:: WHAT YOU SHOULD DO ::
Scan the records for "lists". Report each line that includes it.

(Collected data entries)
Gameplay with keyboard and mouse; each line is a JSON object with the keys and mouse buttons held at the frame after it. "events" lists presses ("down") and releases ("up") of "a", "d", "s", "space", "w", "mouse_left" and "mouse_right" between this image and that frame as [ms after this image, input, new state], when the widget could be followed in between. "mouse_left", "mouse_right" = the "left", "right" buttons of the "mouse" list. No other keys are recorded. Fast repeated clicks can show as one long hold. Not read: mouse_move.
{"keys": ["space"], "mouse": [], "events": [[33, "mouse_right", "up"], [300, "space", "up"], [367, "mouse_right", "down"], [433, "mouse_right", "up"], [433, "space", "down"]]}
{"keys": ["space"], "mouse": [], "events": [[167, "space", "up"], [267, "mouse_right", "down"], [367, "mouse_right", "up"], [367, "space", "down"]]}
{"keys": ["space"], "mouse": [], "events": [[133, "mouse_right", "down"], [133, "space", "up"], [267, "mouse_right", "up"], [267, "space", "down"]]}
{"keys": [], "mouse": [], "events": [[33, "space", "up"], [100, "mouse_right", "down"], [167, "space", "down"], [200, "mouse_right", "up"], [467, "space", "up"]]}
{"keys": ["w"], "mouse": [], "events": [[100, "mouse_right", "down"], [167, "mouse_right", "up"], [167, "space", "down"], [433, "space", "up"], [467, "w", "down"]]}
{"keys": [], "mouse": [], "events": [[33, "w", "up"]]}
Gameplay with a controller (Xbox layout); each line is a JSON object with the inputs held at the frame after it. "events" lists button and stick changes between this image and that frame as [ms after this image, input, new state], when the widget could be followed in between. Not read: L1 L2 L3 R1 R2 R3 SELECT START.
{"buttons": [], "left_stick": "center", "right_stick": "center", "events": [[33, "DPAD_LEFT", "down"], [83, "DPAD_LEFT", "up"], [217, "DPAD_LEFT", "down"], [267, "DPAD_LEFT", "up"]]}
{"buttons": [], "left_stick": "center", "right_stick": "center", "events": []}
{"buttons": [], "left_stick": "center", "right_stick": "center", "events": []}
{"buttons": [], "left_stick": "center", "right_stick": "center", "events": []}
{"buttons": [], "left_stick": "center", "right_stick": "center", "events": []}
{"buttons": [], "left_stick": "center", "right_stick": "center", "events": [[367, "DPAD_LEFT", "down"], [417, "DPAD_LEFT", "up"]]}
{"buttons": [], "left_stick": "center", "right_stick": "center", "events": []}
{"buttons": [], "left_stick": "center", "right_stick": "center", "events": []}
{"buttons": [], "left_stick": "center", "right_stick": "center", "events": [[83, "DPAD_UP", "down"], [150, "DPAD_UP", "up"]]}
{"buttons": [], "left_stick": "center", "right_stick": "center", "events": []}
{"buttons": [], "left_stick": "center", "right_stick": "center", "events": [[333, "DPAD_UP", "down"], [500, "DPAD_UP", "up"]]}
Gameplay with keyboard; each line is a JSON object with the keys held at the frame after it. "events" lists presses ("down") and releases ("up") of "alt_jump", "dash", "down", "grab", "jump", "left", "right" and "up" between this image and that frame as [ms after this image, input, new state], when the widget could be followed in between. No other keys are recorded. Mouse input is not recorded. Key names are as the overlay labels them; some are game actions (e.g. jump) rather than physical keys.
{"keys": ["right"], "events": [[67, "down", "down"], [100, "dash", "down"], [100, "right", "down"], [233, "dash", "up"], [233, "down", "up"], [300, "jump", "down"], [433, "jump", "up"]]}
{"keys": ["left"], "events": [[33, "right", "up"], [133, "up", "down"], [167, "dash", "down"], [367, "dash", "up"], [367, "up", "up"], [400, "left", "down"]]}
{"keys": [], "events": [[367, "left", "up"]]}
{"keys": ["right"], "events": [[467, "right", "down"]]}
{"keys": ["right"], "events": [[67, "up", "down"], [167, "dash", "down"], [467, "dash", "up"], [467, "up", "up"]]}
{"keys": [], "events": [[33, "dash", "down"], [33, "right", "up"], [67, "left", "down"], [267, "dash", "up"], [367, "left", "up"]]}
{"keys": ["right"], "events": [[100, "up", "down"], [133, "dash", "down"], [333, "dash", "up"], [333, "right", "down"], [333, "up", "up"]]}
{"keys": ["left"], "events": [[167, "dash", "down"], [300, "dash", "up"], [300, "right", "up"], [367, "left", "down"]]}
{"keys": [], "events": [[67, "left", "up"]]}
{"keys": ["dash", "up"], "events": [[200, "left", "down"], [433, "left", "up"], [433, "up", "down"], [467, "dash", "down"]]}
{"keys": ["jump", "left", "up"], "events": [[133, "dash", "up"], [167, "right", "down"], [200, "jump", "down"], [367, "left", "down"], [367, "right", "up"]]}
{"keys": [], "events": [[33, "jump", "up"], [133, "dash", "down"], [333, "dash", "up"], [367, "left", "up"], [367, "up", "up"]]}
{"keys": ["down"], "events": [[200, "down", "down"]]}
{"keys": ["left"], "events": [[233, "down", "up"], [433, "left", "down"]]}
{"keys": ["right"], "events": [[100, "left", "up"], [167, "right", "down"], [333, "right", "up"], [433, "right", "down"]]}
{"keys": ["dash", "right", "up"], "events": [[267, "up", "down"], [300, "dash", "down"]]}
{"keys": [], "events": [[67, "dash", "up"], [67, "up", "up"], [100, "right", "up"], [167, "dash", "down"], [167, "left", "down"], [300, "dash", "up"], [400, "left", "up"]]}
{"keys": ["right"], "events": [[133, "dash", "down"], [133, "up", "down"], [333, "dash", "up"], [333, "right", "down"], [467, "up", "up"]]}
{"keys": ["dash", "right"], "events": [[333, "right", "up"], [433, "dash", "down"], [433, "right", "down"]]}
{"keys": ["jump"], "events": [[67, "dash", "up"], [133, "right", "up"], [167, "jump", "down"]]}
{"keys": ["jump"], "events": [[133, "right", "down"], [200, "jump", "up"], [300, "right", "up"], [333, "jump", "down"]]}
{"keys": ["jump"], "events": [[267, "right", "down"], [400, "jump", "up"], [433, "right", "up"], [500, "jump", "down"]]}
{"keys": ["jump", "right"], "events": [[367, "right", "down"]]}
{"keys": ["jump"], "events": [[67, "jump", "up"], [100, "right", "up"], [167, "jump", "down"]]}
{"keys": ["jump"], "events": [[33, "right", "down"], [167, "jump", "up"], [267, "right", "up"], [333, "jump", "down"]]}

:: SOLUTION FOR THIS PROBLEM ::
Gameplay with keyboard and mouse; each line is a JSON object with the keys and mouse buttons held at the frame after it. "events" lists presses ("down") and releases ("up") of "a", "d", "s", "space", "w", "mouse_left" and "mouse_right" between this image and that frame as [ms after this image, input, new state], when the widget could be followed in between. "mouse_left", "mouse_right" = the "left", "right" buttons of the "mouse" list. No other keys are recorded. Fast repeated clicks can show as one long hold. Not read: mouse_move.
Gameplay with a controller (Xbox layout); each line is a JSON object with the inputs held at the frame after it. "events" lists button and stick changes between this image and that frame as [ms after this image, input, new state], when the widget could be followed in between. Not read: L1 L2 L3 R1 R2 R3 SELECT START.
Gameplay with keyboard; each line is a JSON object with the keys held at the frame after it. "events" lists presses ("down") and releases ("up") of "alt_jump", "dash", "down", "grab", "jump", "left", "right" and "up" between this image and that frame as [ms after this image, input, new state], when the widget could be followed in between. No other keys are recorded. Mouse input is not recorded. Key names are as the overlay labels them; some are game actions (e.g. jump) rather than physical keys.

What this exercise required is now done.